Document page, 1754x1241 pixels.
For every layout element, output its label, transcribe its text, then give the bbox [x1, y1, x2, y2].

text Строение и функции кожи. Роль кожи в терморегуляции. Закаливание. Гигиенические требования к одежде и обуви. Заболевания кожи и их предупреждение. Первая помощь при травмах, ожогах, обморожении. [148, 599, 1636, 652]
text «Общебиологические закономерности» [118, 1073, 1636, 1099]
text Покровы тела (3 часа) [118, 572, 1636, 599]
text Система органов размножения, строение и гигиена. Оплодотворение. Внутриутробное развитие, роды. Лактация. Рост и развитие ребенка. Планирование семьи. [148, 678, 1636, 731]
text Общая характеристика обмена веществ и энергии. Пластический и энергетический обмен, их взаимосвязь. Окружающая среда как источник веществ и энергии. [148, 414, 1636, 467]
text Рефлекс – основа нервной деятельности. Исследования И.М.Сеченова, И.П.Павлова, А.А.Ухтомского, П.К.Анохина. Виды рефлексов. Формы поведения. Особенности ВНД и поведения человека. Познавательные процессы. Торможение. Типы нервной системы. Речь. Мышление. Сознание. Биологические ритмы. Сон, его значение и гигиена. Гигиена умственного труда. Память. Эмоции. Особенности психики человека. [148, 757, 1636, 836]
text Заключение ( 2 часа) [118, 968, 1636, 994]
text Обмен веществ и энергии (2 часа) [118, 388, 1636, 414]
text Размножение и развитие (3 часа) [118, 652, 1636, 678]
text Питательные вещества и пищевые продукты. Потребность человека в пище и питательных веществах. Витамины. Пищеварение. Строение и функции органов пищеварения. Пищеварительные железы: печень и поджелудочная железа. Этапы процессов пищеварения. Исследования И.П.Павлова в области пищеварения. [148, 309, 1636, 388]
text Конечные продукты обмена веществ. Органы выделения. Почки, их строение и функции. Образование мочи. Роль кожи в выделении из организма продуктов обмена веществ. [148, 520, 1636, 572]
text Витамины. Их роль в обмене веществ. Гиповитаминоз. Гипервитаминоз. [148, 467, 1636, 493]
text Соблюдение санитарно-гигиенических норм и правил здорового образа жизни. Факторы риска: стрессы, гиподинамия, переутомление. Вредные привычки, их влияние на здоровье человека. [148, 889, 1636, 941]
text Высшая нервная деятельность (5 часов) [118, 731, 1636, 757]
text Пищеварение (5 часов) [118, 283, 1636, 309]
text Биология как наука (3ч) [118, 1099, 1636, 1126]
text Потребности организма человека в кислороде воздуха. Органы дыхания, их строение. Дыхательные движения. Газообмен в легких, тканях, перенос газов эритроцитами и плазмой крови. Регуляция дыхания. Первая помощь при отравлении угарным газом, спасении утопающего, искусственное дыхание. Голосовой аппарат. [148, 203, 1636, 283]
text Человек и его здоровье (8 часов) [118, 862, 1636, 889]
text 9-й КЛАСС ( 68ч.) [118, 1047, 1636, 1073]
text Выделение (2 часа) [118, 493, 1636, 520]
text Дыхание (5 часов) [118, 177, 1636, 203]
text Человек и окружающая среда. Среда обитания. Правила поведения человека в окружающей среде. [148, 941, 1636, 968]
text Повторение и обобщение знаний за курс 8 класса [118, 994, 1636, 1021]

§ **DIRECTIVE**
If a line in the data above contains "организма", return that line.

§ **WRITTEN ANSWER**
text Конечные продукты обмена веществ. Органы выделения. Почки, их строение и функции. Образование мочи. Роль кожи в выделении из организма продуктов обмена веществ. [148, 520, 1636, 572]
text Потребности организма человека в кислороде воздуха. Органы дыхания, их строение. Дыхательные движения. Газообмен в легких, тканях, перенос газов эритроцитами и плазмой крови. Регуляция дыхания. Первая помощь при отравлении угарным газом, спасении утопающего, искусственное дыхание. Голосовой аппарат. [148, 203, 1636, 283]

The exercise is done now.